## Directive
Everything from the line containing "Rendez-vous" through the last line of the records must be returned verbatim, and nothing outside that range.

___ Data records

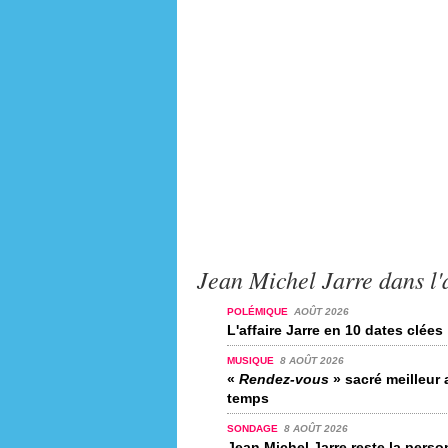
Jean Michel Jarre dans l'
POLÉMIQUE
AOÛT 2026
L'affaire Jarre en 10 dates clées
MUSIQUE
8 AOÛT 2026
«
Rendez-vous
» sacré meilleur 
temps
SONDAGE
8 AOÛT 2026
Jean Michel Jarre reste la perso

______

## Answer space
Rendez-vous
» sacré meilleur 
temps
SONDAGE
8 AOÛT 2026
Jean Michel Jarre reste la perso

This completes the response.